Sean Kinghorn is the global sustainability leader for Intuit. “The number one reason we launched the program was we wanted to have a bigger impact than just focusing on our company’s environmental footprint,” he said. “We have a campus in Texas that is 100% wind powered. But we wondered: What is the greatest impact that we could have? What if we could come up with a solution that we could offer to our employees? What about our customers? What about anyone in Texas?”
REI joins the effort
This summer, REI joined the program, purchasing power from the local wind farm for six of its retail locations (Dallas, Fort Worth, Plano, Houston-Friendswood, Houston-Willowbrook and Houston-Galleria).
“RPD was founded to provide simple, affordable access to local, physical, renewable energy,” said Eric Alam, CEO of RPD Energy. “We’ve been able to establish a solution to powering REI stores in Texas that does just that.”

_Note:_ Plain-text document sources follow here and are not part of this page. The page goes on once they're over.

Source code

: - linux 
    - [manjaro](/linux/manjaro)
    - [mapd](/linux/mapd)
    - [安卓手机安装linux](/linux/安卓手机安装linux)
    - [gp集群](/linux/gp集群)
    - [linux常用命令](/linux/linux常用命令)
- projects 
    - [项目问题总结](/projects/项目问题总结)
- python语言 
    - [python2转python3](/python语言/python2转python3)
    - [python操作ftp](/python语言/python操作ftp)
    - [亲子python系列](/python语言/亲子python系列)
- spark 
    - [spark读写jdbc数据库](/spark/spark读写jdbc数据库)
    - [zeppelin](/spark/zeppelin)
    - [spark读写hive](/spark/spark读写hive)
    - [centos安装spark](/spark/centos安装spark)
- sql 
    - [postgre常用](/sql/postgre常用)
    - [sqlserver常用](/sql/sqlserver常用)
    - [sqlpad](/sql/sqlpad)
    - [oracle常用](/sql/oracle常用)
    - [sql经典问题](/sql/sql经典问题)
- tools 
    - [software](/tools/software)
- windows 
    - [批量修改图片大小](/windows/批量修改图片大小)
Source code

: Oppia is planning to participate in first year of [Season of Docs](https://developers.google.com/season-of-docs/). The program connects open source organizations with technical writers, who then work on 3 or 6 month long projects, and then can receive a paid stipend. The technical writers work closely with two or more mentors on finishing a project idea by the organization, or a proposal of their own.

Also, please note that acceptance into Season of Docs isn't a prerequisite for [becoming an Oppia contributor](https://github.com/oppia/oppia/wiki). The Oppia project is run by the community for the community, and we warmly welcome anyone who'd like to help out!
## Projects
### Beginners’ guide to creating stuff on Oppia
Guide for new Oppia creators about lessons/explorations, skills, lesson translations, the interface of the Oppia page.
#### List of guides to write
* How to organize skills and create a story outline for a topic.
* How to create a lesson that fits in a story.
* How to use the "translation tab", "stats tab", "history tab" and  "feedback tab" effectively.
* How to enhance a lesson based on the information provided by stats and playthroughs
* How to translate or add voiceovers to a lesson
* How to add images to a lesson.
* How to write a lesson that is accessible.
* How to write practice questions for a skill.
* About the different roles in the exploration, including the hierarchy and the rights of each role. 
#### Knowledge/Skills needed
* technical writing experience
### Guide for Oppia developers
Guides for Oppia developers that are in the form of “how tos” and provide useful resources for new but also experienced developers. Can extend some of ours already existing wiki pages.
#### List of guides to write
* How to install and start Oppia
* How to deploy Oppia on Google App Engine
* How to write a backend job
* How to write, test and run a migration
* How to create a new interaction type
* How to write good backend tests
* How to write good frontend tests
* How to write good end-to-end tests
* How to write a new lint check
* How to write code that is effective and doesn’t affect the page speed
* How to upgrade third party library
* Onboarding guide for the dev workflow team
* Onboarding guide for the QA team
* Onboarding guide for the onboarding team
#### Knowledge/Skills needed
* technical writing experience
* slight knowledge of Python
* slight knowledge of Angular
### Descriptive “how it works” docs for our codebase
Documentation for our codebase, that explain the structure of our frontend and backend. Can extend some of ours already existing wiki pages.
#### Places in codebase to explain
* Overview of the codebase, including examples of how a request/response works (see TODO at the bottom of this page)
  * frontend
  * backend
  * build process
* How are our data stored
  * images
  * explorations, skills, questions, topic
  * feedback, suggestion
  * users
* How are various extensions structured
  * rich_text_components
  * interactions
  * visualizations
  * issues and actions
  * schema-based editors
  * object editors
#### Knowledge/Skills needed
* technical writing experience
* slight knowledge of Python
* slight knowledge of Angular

While REI has used 100% renewable electricity since 2013, through a combination of onsite solar and RECs, this program offers something new. For the first time, REI stores in Texas can purchase renewable energy directly from a wind farm that generates enough power to provide about 91,000 average Texas homes with clean energy each year. And REI is letting employees and members know that they can do the same.
“The exciting thing about this program is that the renewable electricity is from a local Texas wind farm, which ensures that more of the benefit goes to the local economy,” said Susan Long, sustainability initiative manager for REI. “A real prize is to bring our members along with us on our sustainability journey. We are able to offer an on-ramp for our members and employees in Texas to sign up for locally generated, renewable energy at a price competitive to regular grid power.”
If the programs continue to be successful, experts say industry players in other markets could join the efforts, offering more Texans—and Americans—the opportunity to purchase local, renewable energy at competitive prices.